● STATED PROBLEM: Rewrite the lines from the one containing "family: Acanthaceae" through the end of the material, putting "nation" in place of "country" and leaving everything else unchanged.

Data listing
= = = =
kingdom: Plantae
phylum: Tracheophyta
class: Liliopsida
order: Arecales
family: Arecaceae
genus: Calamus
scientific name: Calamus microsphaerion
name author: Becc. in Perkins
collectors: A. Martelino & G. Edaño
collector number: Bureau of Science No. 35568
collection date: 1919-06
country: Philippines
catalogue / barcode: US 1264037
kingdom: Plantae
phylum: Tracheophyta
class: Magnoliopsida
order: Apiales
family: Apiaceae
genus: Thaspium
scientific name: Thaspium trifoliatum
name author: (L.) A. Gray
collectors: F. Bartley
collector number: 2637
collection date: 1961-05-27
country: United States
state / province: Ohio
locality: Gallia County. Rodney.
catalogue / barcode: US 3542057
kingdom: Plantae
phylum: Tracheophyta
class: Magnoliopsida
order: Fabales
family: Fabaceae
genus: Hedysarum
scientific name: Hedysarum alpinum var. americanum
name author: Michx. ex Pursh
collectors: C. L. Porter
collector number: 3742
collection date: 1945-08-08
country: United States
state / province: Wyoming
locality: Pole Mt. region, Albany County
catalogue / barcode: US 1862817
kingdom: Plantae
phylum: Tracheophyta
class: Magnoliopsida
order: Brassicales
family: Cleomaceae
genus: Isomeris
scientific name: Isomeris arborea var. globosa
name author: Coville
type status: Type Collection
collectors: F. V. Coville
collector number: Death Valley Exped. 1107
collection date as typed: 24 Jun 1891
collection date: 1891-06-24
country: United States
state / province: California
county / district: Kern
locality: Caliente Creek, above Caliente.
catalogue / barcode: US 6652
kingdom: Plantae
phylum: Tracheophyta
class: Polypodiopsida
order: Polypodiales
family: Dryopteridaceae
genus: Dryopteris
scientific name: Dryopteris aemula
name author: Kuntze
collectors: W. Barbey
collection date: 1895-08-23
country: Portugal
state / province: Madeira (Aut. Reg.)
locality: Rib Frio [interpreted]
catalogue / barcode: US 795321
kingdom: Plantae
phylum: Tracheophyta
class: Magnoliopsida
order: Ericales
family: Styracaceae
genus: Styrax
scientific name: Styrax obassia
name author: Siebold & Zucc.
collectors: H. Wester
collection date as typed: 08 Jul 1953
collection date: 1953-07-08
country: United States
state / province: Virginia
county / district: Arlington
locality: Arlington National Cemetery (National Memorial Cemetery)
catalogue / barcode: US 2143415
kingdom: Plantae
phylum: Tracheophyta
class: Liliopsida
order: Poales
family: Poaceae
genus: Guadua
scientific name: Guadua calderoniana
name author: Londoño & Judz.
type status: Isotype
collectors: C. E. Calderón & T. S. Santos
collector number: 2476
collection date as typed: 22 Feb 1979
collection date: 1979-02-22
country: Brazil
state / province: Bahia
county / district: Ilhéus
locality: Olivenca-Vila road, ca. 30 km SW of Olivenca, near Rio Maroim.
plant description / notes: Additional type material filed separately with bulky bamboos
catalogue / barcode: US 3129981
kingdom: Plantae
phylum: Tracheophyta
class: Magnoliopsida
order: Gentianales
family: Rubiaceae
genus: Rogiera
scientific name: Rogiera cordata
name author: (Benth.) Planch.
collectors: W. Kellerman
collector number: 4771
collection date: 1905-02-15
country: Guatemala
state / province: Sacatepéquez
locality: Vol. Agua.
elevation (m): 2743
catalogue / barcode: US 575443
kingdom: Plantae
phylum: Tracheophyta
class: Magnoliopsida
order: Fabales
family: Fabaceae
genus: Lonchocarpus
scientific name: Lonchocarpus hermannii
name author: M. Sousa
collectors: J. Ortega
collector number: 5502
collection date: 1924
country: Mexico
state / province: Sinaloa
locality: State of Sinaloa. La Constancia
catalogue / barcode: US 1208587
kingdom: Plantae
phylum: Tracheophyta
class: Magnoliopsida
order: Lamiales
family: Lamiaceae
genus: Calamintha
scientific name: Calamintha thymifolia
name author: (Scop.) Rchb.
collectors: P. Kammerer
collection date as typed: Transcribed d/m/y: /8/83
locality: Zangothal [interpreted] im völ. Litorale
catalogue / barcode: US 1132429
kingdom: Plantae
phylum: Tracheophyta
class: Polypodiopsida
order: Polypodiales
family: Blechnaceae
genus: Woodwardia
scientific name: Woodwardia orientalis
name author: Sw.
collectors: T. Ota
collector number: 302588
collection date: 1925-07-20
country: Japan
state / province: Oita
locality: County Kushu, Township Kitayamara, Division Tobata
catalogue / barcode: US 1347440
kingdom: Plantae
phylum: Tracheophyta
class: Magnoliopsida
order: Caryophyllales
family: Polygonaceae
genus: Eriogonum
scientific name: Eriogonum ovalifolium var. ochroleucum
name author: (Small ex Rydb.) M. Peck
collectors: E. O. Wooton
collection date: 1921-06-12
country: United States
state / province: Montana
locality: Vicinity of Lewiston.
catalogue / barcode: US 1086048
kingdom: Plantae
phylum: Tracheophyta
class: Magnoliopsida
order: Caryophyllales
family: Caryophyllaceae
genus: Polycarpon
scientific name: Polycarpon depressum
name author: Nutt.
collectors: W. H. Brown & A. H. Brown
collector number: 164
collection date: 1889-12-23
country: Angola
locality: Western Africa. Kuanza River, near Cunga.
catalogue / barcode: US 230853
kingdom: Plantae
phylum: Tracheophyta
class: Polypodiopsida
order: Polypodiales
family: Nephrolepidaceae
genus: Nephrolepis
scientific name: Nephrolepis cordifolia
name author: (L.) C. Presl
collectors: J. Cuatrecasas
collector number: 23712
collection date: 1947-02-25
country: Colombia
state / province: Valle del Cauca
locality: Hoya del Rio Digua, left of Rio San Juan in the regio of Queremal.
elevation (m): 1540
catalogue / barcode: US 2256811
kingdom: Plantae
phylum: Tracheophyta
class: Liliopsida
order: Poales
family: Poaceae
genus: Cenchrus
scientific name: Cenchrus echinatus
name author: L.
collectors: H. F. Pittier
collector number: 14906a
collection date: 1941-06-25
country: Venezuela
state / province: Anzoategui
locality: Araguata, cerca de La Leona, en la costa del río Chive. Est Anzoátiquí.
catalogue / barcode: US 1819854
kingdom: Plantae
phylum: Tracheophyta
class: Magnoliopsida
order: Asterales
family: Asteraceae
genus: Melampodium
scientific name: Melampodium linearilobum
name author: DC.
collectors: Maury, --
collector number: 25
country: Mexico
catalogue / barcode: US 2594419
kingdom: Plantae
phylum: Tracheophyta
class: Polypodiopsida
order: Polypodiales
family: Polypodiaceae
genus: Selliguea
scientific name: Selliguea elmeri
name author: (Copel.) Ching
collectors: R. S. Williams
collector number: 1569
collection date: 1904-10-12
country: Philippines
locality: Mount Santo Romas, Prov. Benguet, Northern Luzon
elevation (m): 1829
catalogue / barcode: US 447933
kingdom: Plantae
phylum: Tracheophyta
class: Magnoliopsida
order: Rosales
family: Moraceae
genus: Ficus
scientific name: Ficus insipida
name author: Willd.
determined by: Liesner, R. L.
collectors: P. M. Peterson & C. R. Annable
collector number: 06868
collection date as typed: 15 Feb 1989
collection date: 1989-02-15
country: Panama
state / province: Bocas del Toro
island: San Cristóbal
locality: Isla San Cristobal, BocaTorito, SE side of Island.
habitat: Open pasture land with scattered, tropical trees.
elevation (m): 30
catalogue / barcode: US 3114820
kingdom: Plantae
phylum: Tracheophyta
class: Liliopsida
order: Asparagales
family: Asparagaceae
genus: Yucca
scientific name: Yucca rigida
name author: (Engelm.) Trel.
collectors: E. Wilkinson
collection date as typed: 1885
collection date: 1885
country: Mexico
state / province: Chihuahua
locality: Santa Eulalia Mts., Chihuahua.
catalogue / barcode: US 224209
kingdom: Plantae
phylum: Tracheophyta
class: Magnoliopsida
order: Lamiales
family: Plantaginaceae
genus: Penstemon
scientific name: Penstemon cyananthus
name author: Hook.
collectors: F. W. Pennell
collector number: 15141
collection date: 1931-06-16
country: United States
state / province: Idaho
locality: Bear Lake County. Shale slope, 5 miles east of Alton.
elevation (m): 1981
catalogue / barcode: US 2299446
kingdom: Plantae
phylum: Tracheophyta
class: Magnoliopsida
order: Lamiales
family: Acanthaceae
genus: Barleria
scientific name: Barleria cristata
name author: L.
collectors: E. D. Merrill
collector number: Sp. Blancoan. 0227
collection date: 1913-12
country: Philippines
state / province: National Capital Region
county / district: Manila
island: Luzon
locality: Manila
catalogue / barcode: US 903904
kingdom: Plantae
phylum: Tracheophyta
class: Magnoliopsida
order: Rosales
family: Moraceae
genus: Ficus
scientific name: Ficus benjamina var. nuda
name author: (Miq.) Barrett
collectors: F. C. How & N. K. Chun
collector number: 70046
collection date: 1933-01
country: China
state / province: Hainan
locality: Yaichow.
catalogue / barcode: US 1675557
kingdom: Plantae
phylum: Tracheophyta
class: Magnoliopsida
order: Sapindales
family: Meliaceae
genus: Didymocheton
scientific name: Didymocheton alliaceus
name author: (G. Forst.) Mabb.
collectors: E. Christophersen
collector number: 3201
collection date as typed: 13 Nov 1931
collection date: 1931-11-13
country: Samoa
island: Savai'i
= = = =
● RESULT OF THE TASK:
family: Acanthaceae
genus: Barleria
scientific name: Barleria cristata
name author: L.
collectors: E. D. Merrill
collector number: Sp. Blancoan. 0227
collection date: 1913-12
nation: Philippines
state / province: National Capital Region
county / district: Manila
island: Luzon
locality: Manila
catalogue / barcode: US 903904
kingdom: Plantae
phylum: Tracheophyta
class: Magnoliopsida
order: Rosales
family: Moraceae
genus: Ficus
scientific name: Ficus benjamina var. nuda
name author: (Miq.) Barrett
collectors: F. C. How & N. K. Chun
collector number: 70046
collection date: 1933-01
nation: China
state / province: Hainan
locality: Yaichow.
catalogue / barcode: US 1675557
kingdom: Plantae
phylum: Tracheophyta
class: Magnoliopsida
order: Sapindales
family: Meliaceae
genus: Didymocheton
scientific name: Didymocheton alliaceus
name author: (G. Forst.) Mabb.
collectors: E. Christophersen
collector number: 3201
collection date as typed: 13 Nov 1931
collection date: 1931-11-13
nation: Samoa
island: Savai'i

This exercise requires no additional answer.